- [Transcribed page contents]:
|---|

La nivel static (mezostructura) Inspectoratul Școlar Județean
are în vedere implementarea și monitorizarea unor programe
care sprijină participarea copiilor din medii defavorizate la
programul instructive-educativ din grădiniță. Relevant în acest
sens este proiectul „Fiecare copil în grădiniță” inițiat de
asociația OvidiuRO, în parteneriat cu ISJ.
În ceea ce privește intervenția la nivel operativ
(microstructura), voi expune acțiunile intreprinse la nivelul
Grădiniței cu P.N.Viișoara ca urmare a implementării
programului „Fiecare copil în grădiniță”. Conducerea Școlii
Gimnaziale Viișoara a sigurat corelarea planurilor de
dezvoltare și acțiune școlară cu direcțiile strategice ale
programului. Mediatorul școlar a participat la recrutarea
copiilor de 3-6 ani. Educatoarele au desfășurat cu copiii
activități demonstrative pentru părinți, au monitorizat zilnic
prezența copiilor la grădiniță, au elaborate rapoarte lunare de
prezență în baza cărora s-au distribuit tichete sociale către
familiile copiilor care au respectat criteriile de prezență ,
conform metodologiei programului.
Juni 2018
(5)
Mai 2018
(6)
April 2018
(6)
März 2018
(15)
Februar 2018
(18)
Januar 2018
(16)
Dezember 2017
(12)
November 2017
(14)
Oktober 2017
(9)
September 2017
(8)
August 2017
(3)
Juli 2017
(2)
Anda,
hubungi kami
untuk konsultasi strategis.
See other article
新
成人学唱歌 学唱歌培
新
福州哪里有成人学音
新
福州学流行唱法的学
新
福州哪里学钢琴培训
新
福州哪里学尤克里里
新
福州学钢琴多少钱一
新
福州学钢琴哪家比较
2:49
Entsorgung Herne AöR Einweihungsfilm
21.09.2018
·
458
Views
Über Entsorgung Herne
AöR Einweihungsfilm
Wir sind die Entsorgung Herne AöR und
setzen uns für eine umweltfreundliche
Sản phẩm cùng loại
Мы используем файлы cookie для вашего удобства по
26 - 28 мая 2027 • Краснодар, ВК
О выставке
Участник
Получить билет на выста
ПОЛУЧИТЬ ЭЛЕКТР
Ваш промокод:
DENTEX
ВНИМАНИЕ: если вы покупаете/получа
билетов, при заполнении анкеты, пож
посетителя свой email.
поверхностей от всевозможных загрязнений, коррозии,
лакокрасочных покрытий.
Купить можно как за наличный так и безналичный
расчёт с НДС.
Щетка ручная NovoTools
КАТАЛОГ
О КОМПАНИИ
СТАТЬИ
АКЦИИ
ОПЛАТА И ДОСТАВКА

|---|

- [Task requirements]: The data above should be reproduced in full and exactly.

- [Solution for this task]:
La nivel static (mezostructura) Inspectoratul Școlar Județean
are în vedere implementarea și monitorizarea unor programe
care sprijină participarea copiilor din medii defavorizate la
programul instructive-educativ din grădiniță. Relevant în acest
sens este proiectul „Fiecare copil în grădiniță” inițiat de
asociația OvidiuRO, în parteneriat cu ISJ.
În ceea ce privește intervenția la nivel operativ
(microstructura), voi expune acțiunile intreprinse la nivelul
Grădiniței cu P.N.Viișoara ca urmare a implementării
programului „Fiecare copil în grădiniță”. Conducerea Școlii
Gimnaziale Viișoara a sigurat corelarea planurilor de
dezvoltare și acțiune școlară cu direcțiile strategice ale
programului. Mediatorul școlar a participat la recrutarea
copiilor de 3-6 ani. Educatoarele au desfășurat cu copiii
activități demonstrative pentru părinți, au monitorizat zilnic
prezența copiilor la grădiniță, au elaborate rapoarte lunare de
prezență în baza cărora s-au distribuit tichete sociale către
familiile copiilor care au respectat criteriile de prezență ,
conform metodologiei programului.
Juni 2018
(5)
Mai 2018
(6)
April 2018
(6)
März 2018
(15)
Februar 2018
(18)
Januar 2018
(16)
Dezember 2017
(12)
November 2017
(14)
Oktober 2017
(9)
September 2017
(8)
August 2017
(3)
Juli 2017
(2)
Anda,
hubungi kami
untuk konsultasi strategis.
See other article
新
成人学唱歌 学唱歌培
新
福州哪里有成人学音
新
福州学流行唱法的学
新
福州哪里学钢琴培训
新
福州哪里学尤克里里
新
福州学钢琴多少钱一
新
福州学钢琴哪家比较
2:49
Entsorgung Herne AöR Einweihungsfilm
21.09.2018
·
458
Views
Über Entsorgung Herne
AöR Einweihungsfilm
Wir sind die Entsorgung Herne AöR und
setzen uns für eine umweltfreundliche
Sản phẩm cùng loại
Мы используем файлы cookie для вашего удобства по
26 - 28 мая 2027 • Краснодар, ВК
О выставке
Участник
Получить билет на выста
ПОЛУЧИТЬ ЭЛЕКТР
Ваш промокод:
DENTEX
ВНИМАНИЕ: если вы покупаете/получа
билетов, при заполнении анкеты, пож
посетителя свой email.
поверхностей от всевозможных загрязнений, коррозии,
лакокрасочных покрытий.
Купить можно как за наличный так и безналичный
расчёт с НДС.
Щетка ручная NovoTools
КАТАЛОГ
О КОМПАНИИ
СТАТЬИ
АКЦИИ
ОПЛАТА И ДОСТАВКА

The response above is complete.